**Your task:** Among the entries below, find all lines that include "CROSS" and copy them.

**Stored items:**
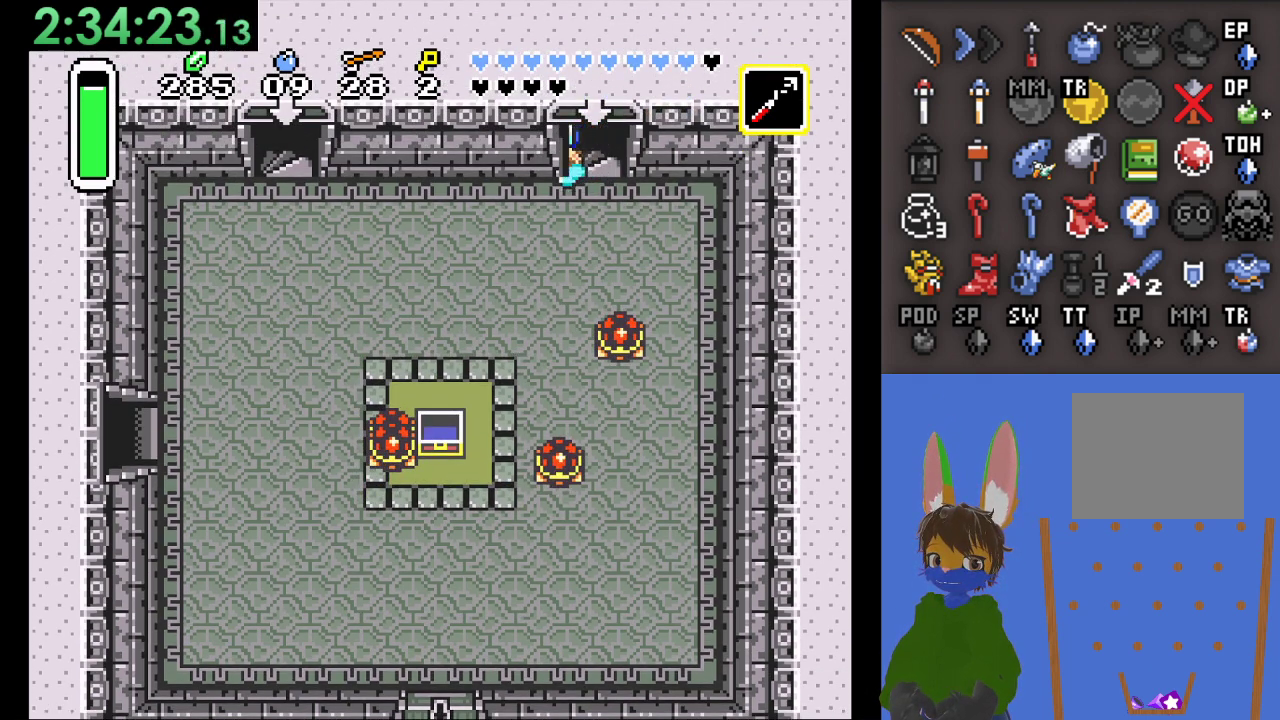
{"buttons": [], "left_stick": "center", "right_stick": "center", "events": []}
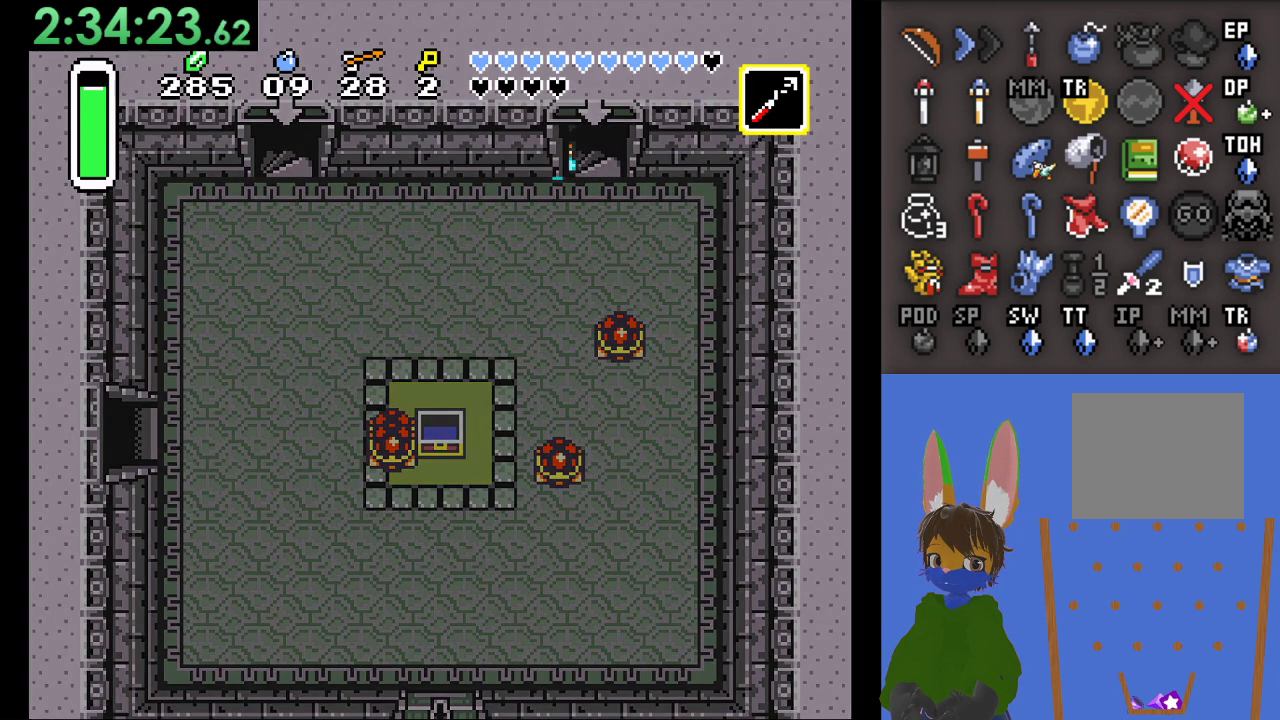
{"buttons": [], "left_stick": "center", "right_stick": "center", "events": []}
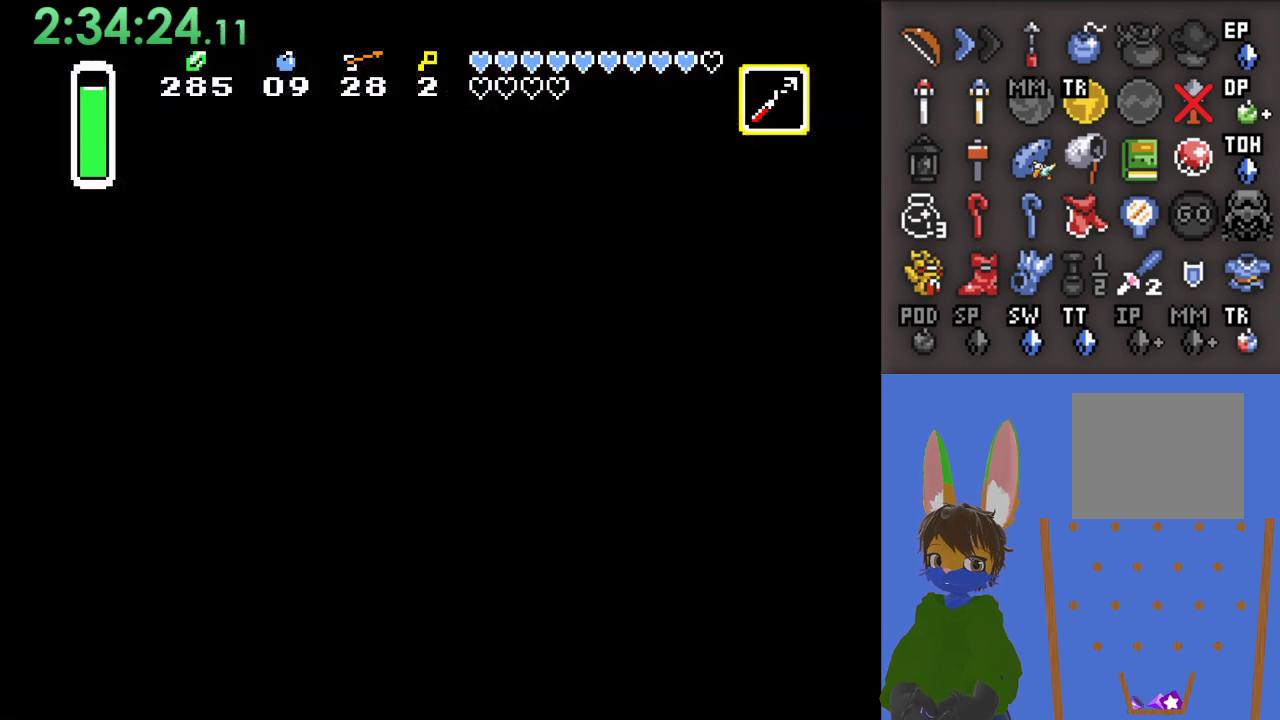
{"buttons": [], "left_stick": "center", "right_stick": "center", "events": []}
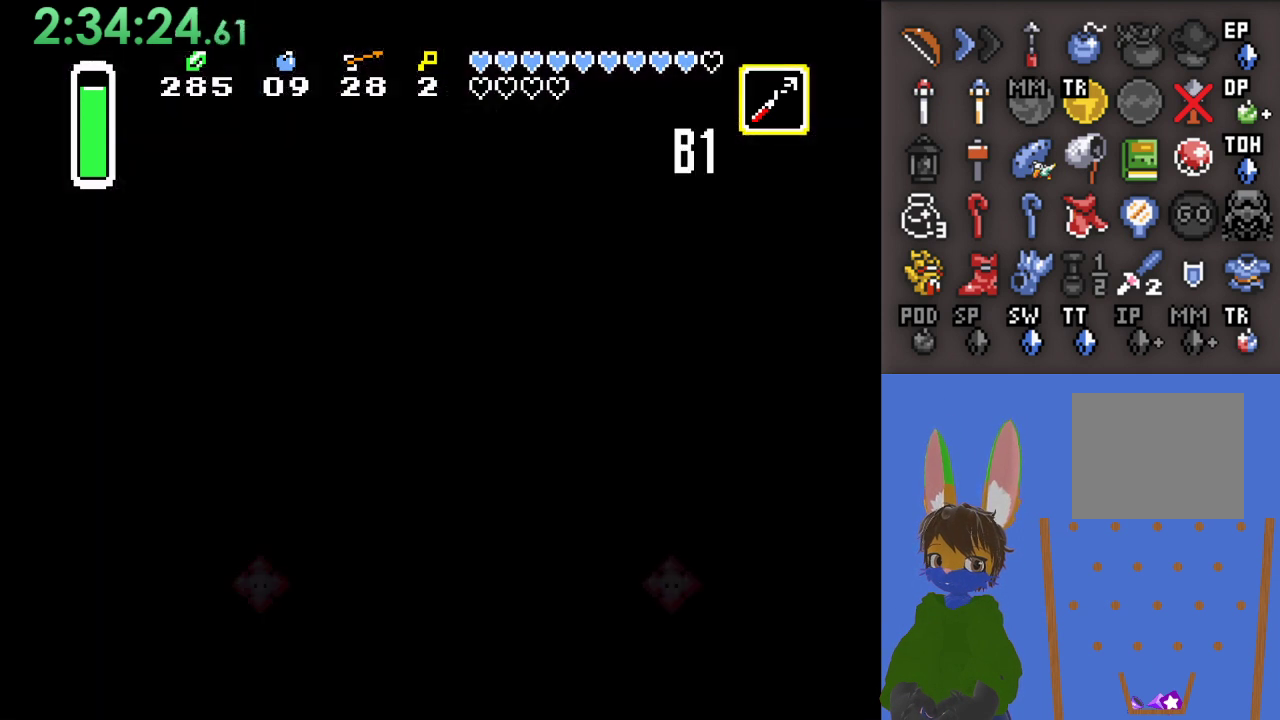
{"buttons": [], "left_stick": "center", "right_stick": "center", "events": []}
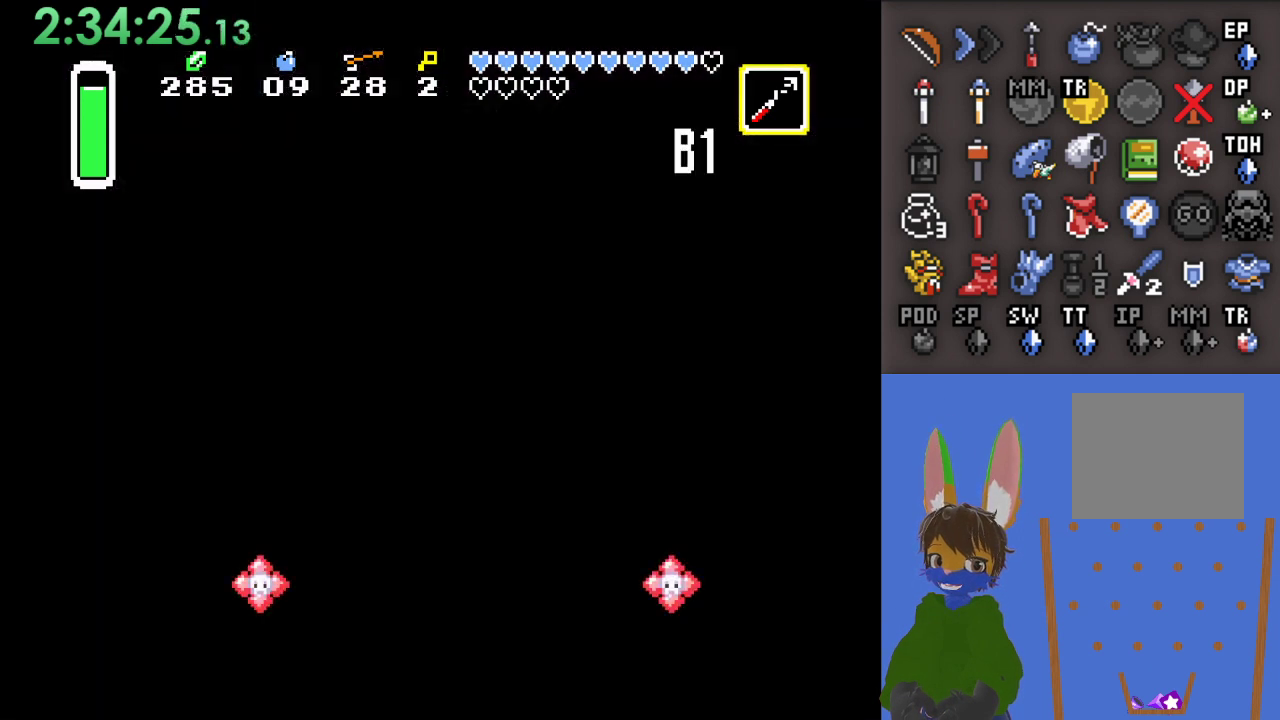
{"buttons": [], "left_stick": "down", "right_stick": "center", "events": [[200, "left_stick", "down"]]}
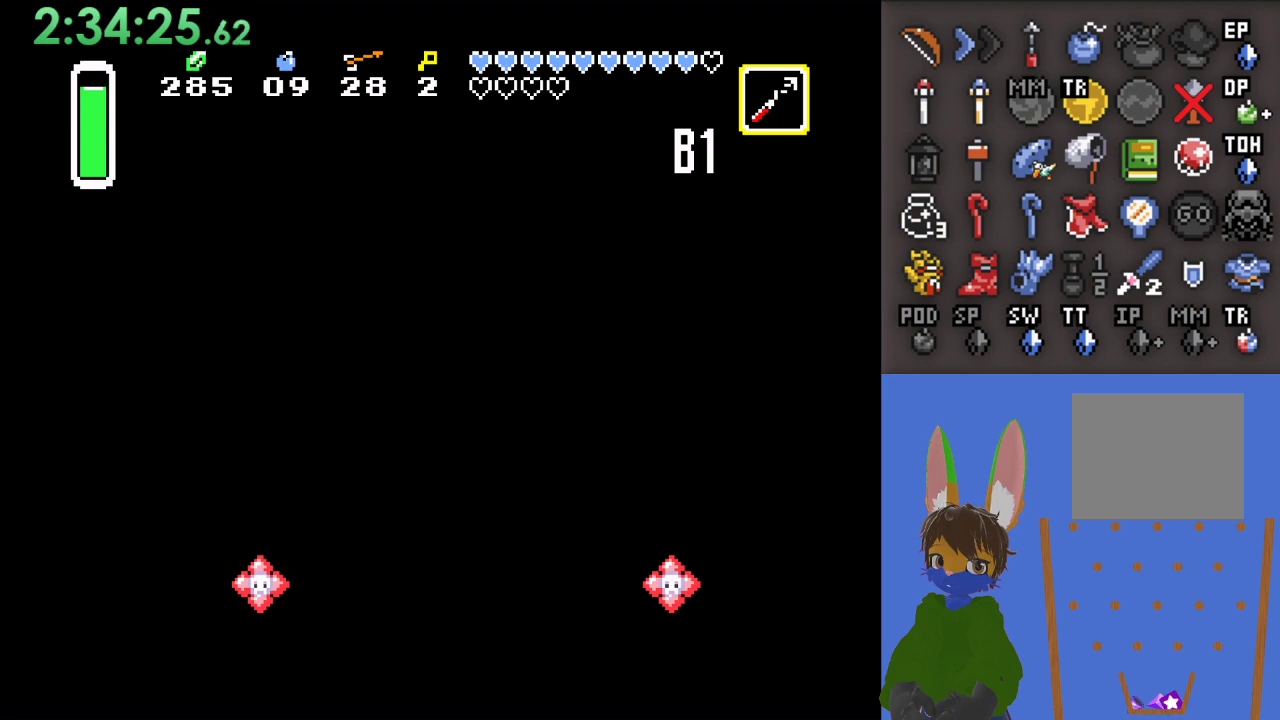
{"buttons": [], "left_stick": "down", "right_stick": "center", "events": []}
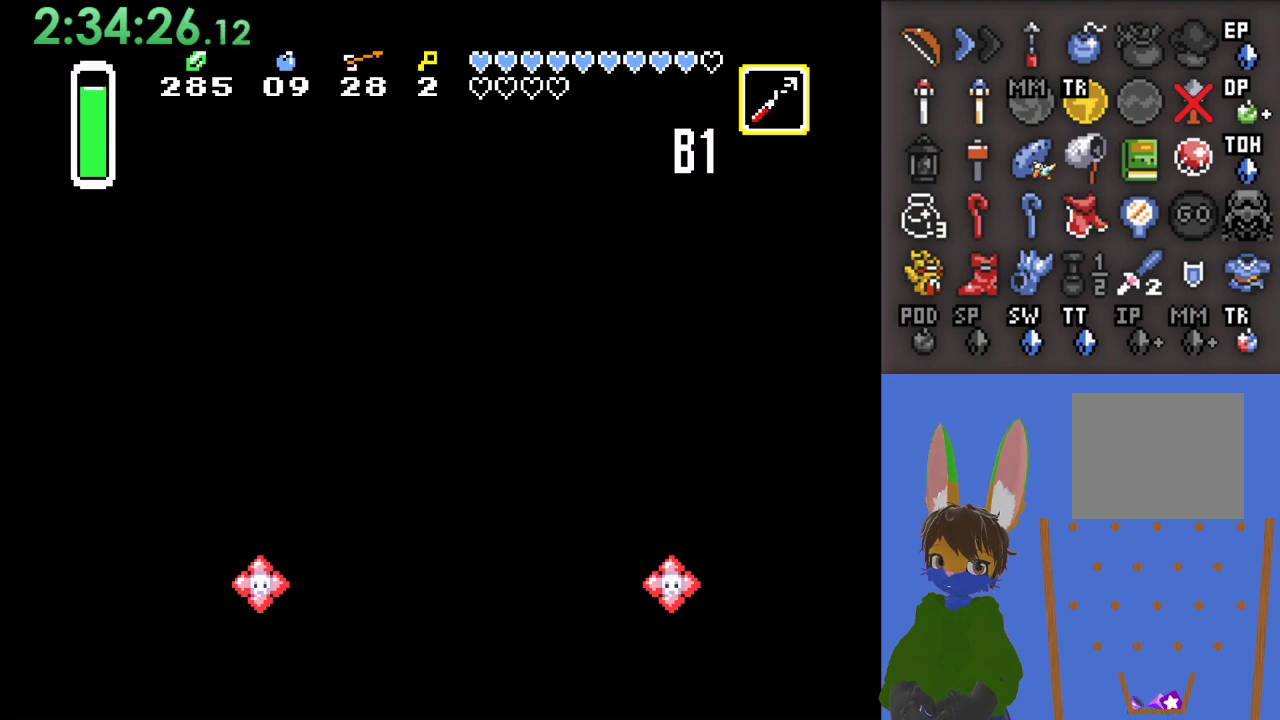
{"buttons": ["CROSS"], "left_stick": "down-right", "right_stick": "center", "events": [[67, "left_stick", "down-right"], [200, "CROSS", "down"]]}
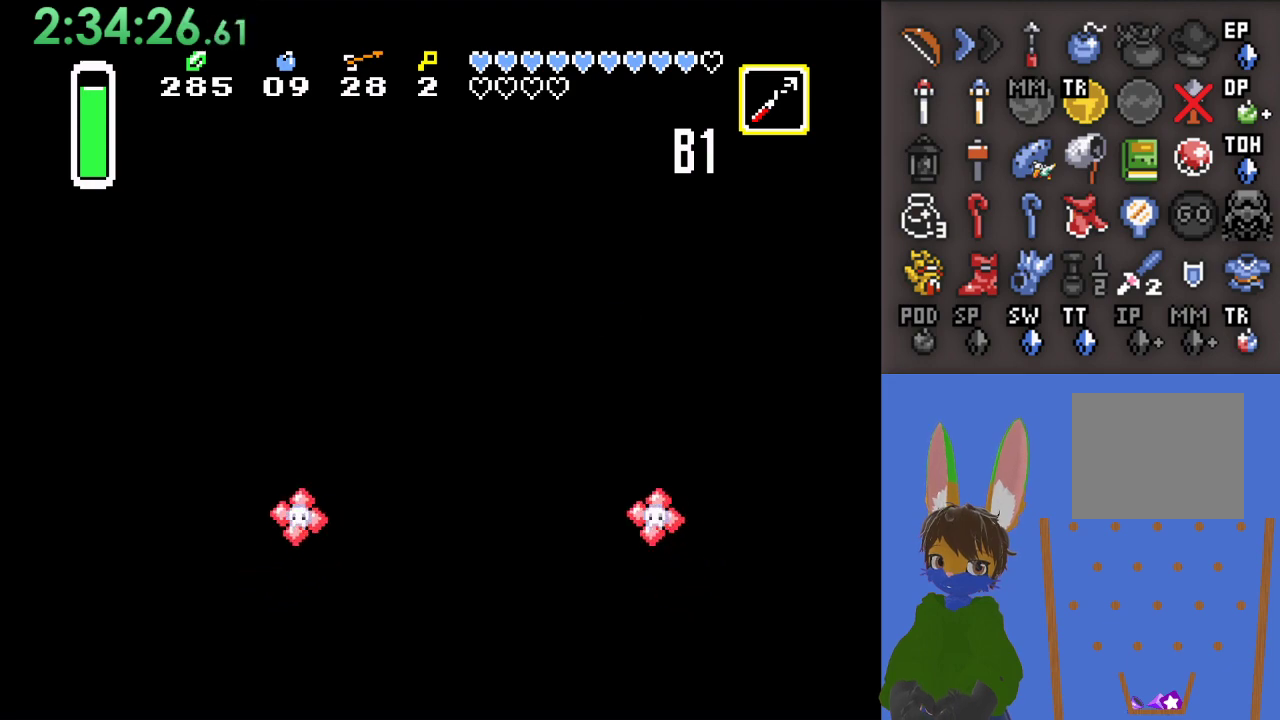
{"buttons": ["CROSS"], "left_stick": "down-right", "right_stick": "center", "events": []}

**Finished task:**
{"buttons": ["CROSS"], "left_stick": "down-right", "right_stick": "center", "events": [[67, "left_stick", "down-right"], [200, "CROSS", "down"]]}
{"buttons": ["CROSS"], "left_stick": "down-right", "right_stick": "center", "events": []}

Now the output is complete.